And yeah.. as BC said, they are all the same fish. Those scientists just like to make things confusing! :roll: The change in name was relatively recent so when asking your LFS to order some or when searching for info on the web you will probably find the most info using Vieja synsilum/synspilus.


----------



## cichlid-gal (Apr 27, 2012)

CjCichlid said:


> cichlid-gal said:
> 
> 
> > and make the 165G a total CA tank. I also like the Vieja argentea.
> ...


Chris...somehow I knew I would get a thumbs up on a total CA tank... :lol:

I need to do lots more reading but what would be some stocking recommendations for a 165G tank with the _Paratheraps melanurus_? Anyone?


----------



## Iggy Newcastle (May 15, 2012)

Not sure if you're aware of this Gal, but it's a great source of CA info, with an entire issue devoted to vieja/paratheraps...http://centralscenemagazine.blogspot.com/

I am not confident on suggesting stock, but this ties into my post somewhat: http://www.cichlid-forum.com/phpBB/viewtopic.php?f=13&t=265426
I'll be centering around a group of Thoricthys, with a vieja or similar fish as a 'centerpiece.' Chris has been very helpful on my post, and sure he'll chime in here for you as well.


----------



## CjCichlid (Sep 14, 2005)

+1 to anything with Lee Nutall's name on it! All of his articles and videos are a great resource when it comes to CA cichlids.

Also as Iggy said, check out his thread as I made some stocking suggestions as well as posted up a few cool video links.

What are the dimensions of your 165gal?


----------



## cichlid-gal (Apr 27, 2012)

Thanks Adam and Chris....and Adam...that is just funny as just yesterday I was reading that very magazine on-line and sent that issue to my hubby so he could see the fish I was talking about...LOL...that's awesome...great minds they say ... right?

I'll look at the thread and get dimensions. The tank is a 6 foot long I know, 18 wide then 24 in the middle (the bow)...not sure of height...I'll have to check. I noticed today when looking for bowfront stuff that Aqueon sells a 155G bowfront...dimensions looked like they could match mine but I think this was sold as 165G but either way...its the size that matters and footprint.

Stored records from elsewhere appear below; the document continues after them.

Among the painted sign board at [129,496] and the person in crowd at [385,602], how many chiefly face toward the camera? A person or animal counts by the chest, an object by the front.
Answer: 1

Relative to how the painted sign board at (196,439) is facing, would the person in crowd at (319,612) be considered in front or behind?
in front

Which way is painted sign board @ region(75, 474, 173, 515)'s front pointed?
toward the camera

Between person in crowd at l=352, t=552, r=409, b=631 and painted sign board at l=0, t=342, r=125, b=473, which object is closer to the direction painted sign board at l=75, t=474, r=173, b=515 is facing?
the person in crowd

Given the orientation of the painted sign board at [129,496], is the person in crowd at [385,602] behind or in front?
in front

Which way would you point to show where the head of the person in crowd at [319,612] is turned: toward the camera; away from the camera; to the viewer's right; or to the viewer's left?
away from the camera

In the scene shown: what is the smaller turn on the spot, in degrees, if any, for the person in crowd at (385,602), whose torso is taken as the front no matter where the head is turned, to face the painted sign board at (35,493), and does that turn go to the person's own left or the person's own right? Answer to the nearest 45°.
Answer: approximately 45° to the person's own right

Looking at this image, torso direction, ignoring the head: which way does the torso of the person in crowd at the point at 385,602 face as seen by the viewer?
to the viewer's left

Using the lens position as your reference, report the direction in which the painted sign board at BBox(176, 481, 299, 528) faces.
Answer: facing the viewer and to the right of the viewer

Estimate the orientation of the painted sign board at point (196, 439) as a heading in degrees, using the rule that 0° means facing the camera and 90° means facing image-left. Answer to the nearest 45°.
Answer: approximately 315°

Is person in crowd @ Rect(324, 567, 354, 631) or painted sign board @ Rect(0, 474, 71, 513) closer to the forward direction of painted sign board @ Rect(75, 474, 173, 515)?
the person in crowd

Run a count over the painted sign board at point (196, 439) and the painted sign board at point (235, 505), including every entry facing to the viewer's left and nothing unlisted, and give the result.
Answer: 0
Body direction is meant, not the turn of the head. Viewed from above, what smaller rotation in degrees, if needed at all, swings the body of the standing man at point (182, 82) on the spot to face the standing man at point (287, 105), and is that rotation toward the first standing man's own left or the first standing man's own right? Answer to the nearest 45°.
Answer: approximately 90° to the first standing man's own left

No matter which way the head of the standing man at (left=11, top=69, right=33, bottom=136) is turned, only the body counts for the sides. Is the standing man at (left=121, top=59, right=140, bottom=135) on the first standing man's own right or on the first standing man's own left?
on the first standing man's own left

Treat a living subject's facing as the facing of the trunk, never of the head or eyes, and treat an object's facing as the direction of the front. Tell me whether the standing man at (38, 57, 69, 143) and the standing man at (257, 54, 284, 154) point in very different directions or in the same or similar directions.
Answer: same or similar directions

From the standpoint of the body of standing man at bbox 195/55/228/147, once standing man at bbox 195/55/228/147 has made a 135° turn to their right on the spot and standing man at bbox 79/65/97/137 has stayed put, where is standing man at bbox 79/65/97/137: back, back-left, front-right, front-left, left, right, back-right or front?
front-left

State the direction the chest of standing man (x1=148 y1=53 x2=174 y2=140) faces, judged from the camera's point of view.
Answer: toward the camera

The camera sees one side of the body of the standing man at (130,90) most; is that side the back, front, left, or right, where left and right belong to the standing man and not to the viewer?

Probably need to stock like a 125G cause its only the bow and a little extra height I think but maybe CA's use that space better than mbuna which is what I'm most familiar with.


----------



## cichlid-gal (Apr 27, 2012)

tank size is 155G bowfront size... 72" x 24.5" x 25.5"


----------



## CjCichlid (Sep 14, 2005)

That's a pretty good foot print, although it's only that wide in the center correct?

I would still stick to stocking it similar to a 125gal..


----------



## cichlid-gal (Apr 27, 2012)

CjCichlid said:


> That's a pretty good foot print, although it's only that wide in the center correct?
> 
> I would still stick to stocking it similar to a 125gal..


 :thumb:


----------



## NZSIC'S (Apr 30, 2013)

cichlid-gal said:


> This one walzon (sorry about that)
> 
> http://www.cichlid-forum.com/profiles/species.php?id=105
> 
> ...


These are really beautiful fish... Are Redhead Cichlids a similar species? What are the main differences?


----------



## CjCichlid (Sep 14, 2005)

Yes, V./P. synspilum are the same thing as "Red Headed" cichlids. That is simply their common name.


----------



## cichlid-gal (Apr 27, 2012)

OK..so here is the initial setup of the tank (extra heater was stuck in the middle there for setup purposes as the big one I was putting in had been sitting for a while...turns out it was bad and wasn't heating so good thing I put the extra in for a bit). I have some plants arriving tomorrow. And I did move my Vics and Haps into this tank for now. I haven't ruled out anything at this point but not sure either what I'm going to do in the end.


----------



## CjCichlid (Sep 14, 2005)

Looks like a great CA setup to me! :wink:


----------